Summary: Hooper was a swing-and-miss, but the 2020 Browns making the playoffs says this class was a success. It’s also a reminder that free agency is expensive and not exactly the best way to build a long-term roster, but Conklin has been a key piece of a good offensive line and Keenum helped the Browns in multiple ways.

What’s next?

Current players set to be eligible for unrestricted free agency next March: Clowney, Conklin, Kareem Hunt, Brissett, Walker, Bryan, Deion Jones, Dobbs, Pocic, Greedy Williams, Harrison, D’Ernest Johnson, Pharaoh Brown, Chris Hubbard, Weatherly and Chase Winovich. Dunn is eligible for restricted free agency.

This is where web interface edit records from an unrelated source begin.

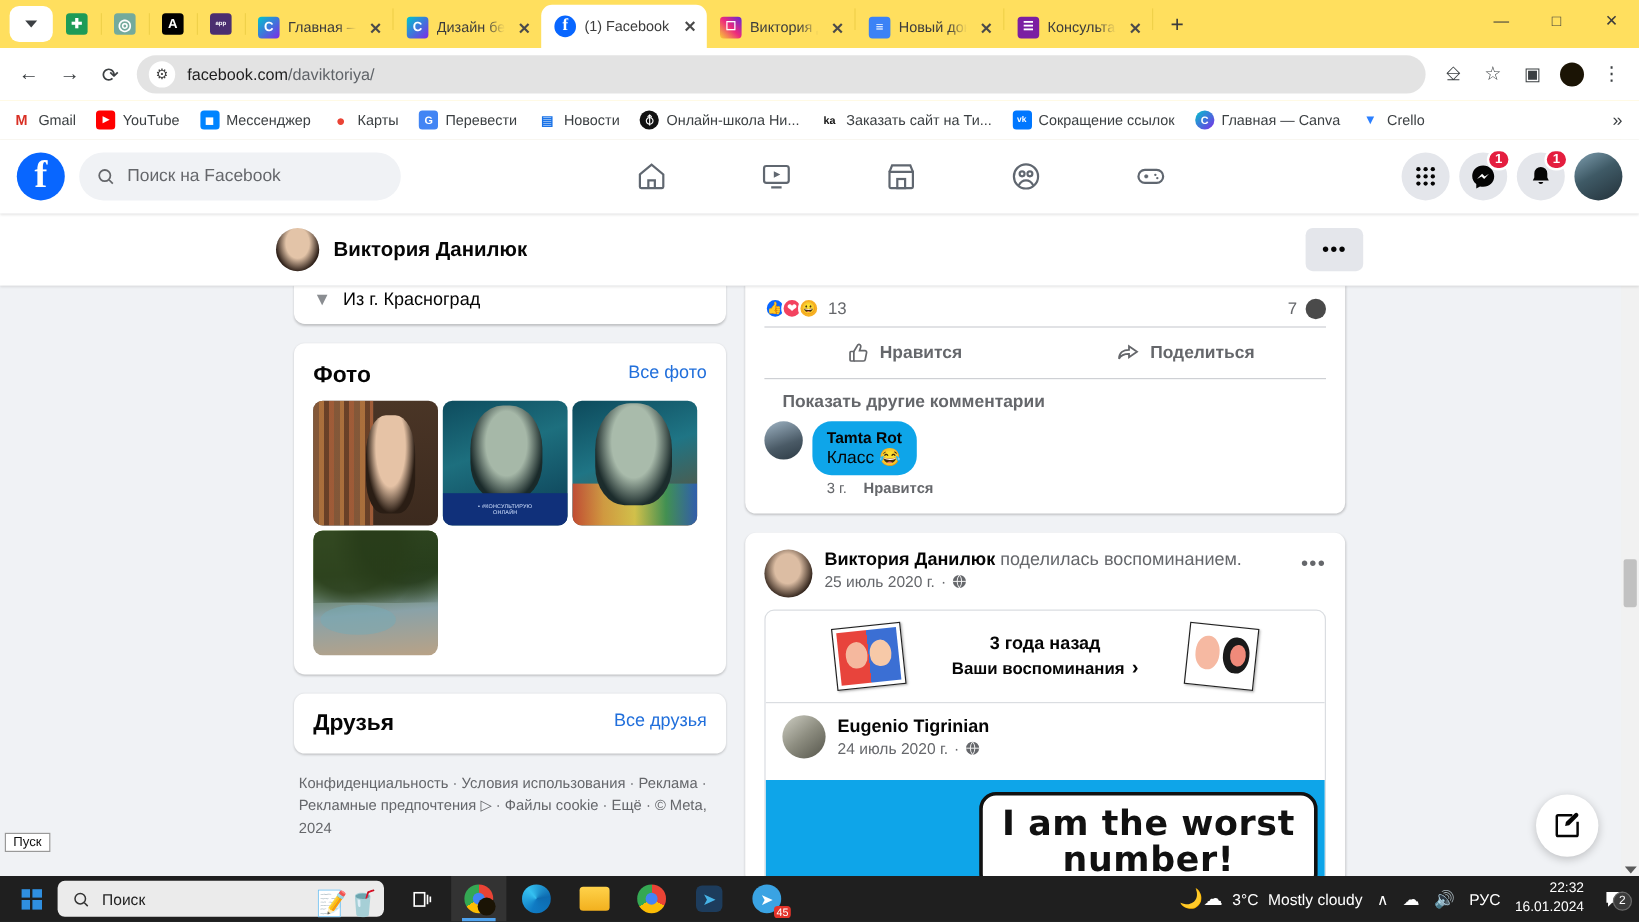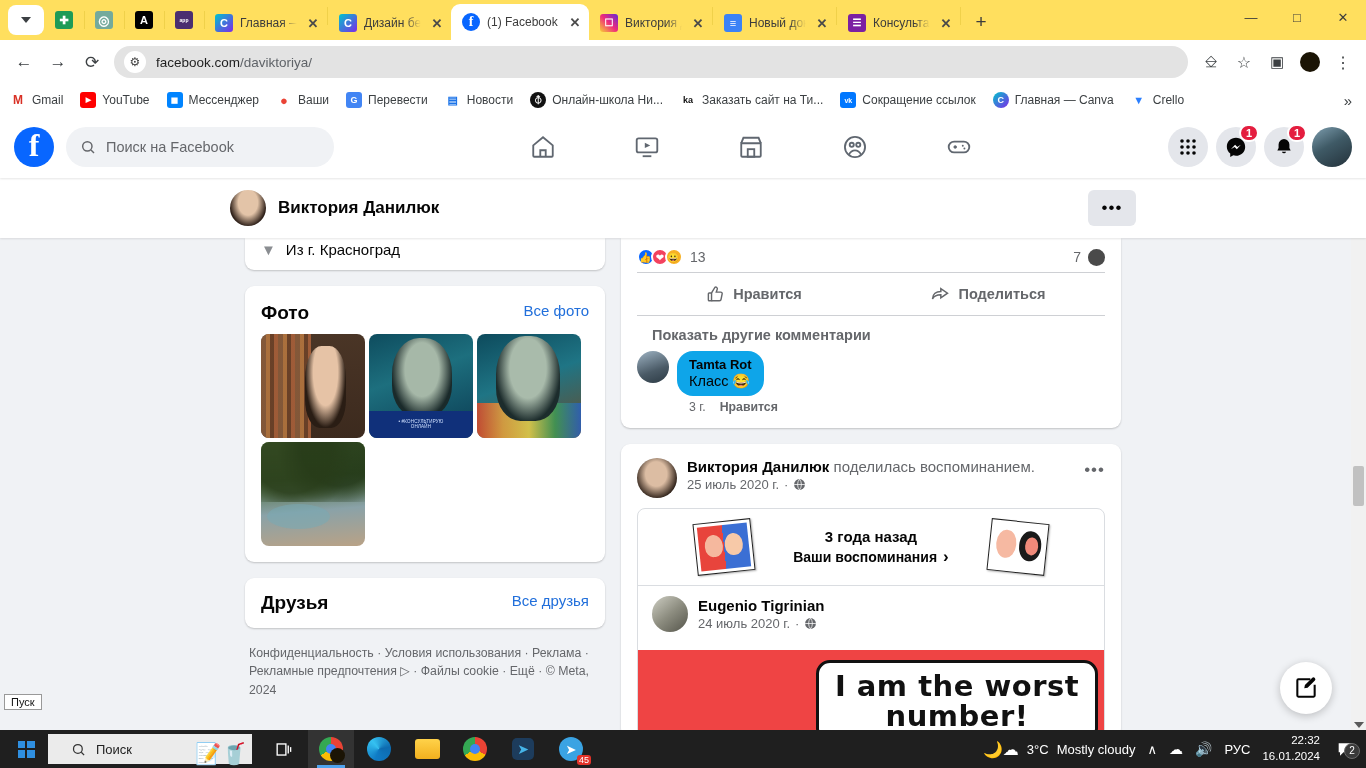--- a/index.html
+++ b/index.html
@@ -183,21 +183,21 @@
   .memory-title { font-size: 15px; font-weight: 700; color: #050505; }
   .memory-sub { font-size: 14px; font-weight: 700; color: #050505; margin-top: 2px; display:flex; align-items:center; gap:6px; justify-content:center;}
   .polaroid { width: 58px; height: 52px; background: #fff; border: 1px solid #222; transform: rotate(-6deg);
               box-shadow: 1px 1px 2px rgba(0,0,0,.3); padding: 3px; }
   .polaroid.r { transform: rotate(6deg); }
   .pol-inner { width: 100%; height: 100%; position: relative; overflow: hidden; }
   .memory-sub-head { display: flex; align-items: center; gap: 10px; padding: 10px 14px; border-top: 1px solid #dadde1; }
   .ms-av { width: 36px; height: 36px; border-radius: 50%; overflow:hidden; flex:none;
            background: linear-gradient(140deg,#cfcfc4,#8d8d80 50%,#54544a); }
 
-  .meme { height: 86px; margin-top: 8px; background: #ef4444; position: relative; overflow:hidden; }
+  .meme { height: 86px; margin-top: 8px; background: #0ea5e9; position: relative; overflow:hidden; }
   .meme-bubble { position: absolute; left: 178px; top: 10px; width: 282px; height: 82px; background: #fff;
                  border: 3px solid #111; border-radius: 14px; display:flex; flex-direction:column;
                  align-items:center; justify-content:center; line-height: 1.05; }
   .meme-bubble div { font-family: "DejaVu Sans", sans-serif; font-size: 29px; font-weight: 700; color:#111; letter-spacing:.5px; }
 
   
   .page-scroll { position: absolute; right: 0; top: 0; width: 15px; height: 614px; background: #f1f1f1; }
   .page-scroll .thumb { position: absolute; right: 2px; top: 350px; width: 11px; height: 40px; background: #c1c1c1; border-radius: 2px; }
   .page-scroll .arrow-dn { position: absolute; bottom: 2px; left: 3px; width:0; height:0;
       border-left: 5px solid transparent; border-right: 5px solid transparent; border-top: 6px solid #5a5a5a; }
@@ -206,22 +206,22 @@
          background: #fff; box-shadow: 0 2px 8px rgba(0,0,0,.22); display:flex; align-items:center; justify-content:center; }
 
   .start-tip { position: absolute; left: 4px; bottom: 20px; background: #fff; border: 1px solid #999;
                font-size: 11px; color: #111; padding: 1px 6px; z-index: 9; }
 
   
   .taskbar { height: 38px; background: #1f1f1f; display: flex; align-items: center; padding: 0 0 0 4px; }
   .tb-start { width: 44px; height: 38px; display:flex; align-items:center; justify-content:center; }
   .win-logo { width: 17px; height: 17px; display:grid; grid-template-columns: 1fr 1fr; grid-template-rows: 1fr 1fr; gap:2px; }
   .win-logo i { background: #2f8fe0; display:block; }
-  .tb-search { width: 204px; height: 30px; background: #ebebeb; display:flex; align-items:center;
-               gap: 10px; padding: 0 23px; position: relative; }
+  .tb-search { width: 272px; height: 30px; background: #ebebeb; display:flex; align-items:center;
+               gap: 10px; padding: 0 12px; position: relative; border-radius: 6px; }
   .tb-search span { font-size: 13px; color: #222; }
   .tb-apps { display: flex; align-items: center; gap: 2px; margin-left: 8px; }
   .tb-app { width: 46px; height: 38px; display:flex; align-items:center; justify-content:center; position: relative; }
   .tb-app.active { background: #333; }
   .tb-app.active::after { content:""; position:absolute; bottom:0; left:9px; width:28px; height:3px; background:#4fa3ef; }
   .tb-tray { margin-left: auto; display:flex; align-items:center; gap: 12px; padding-right: 8px; color:#fff; }
   .weather { display:flex; align-items:center; gap:8px; font-size: 13px; color: #fff; }
   .tray-ico { color: #fff; font-size: 13px; }
   .clock { text-align: right; font-size: 11.5px; color:#fff; line-height: 1.35; }
   .notif { position: relative; width: 26px; display:flex; align-items:center; justify-content:center; }
@@ -321,21 +321,21 @@
     <div class="bm">
       <span class="bm-ico" style="background:#ff0000;font-size:7px;">▶</span>
       <span>YouTube</span>
     </div>
     <div class="bm">
       <span class="bm-ico" style="background:#0084ff;font-size:9px;">◼</span>
       <span>Мессенджер</span>
     </div>
     <div class="bm">
       <span class="bm-ico" style="background:#fff;color:#ea4335;font-size:13px;">●</span>
-      <span>Ваши</span>
+      <span>Карты</span>
     </div>
     <div class="bm">
       <span class="bm-ico" style="background:#4285f4;font-size:9px;">G</span>
       <span>Перевести</span>
     </div>
     <div class="bm">
       <span class="bm-ico" style="background:#fff;color:#1a73e8;font-size:11px;">▤</span>
       <span>Новости</span>
     </div>
     <div class="bm">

The 2023 salary cap is expected to jump significantly — perhaps as much as $20 million from this year’s cap of $208 million — with the league’s new media rights deals set to kick in. As it stands, the Browns have about $30 million from this year’s cap that they can roll over to next year. But with a bunch of this year’s starters set to hit free agency and the defense in shaky condition, they’ll need all available resources.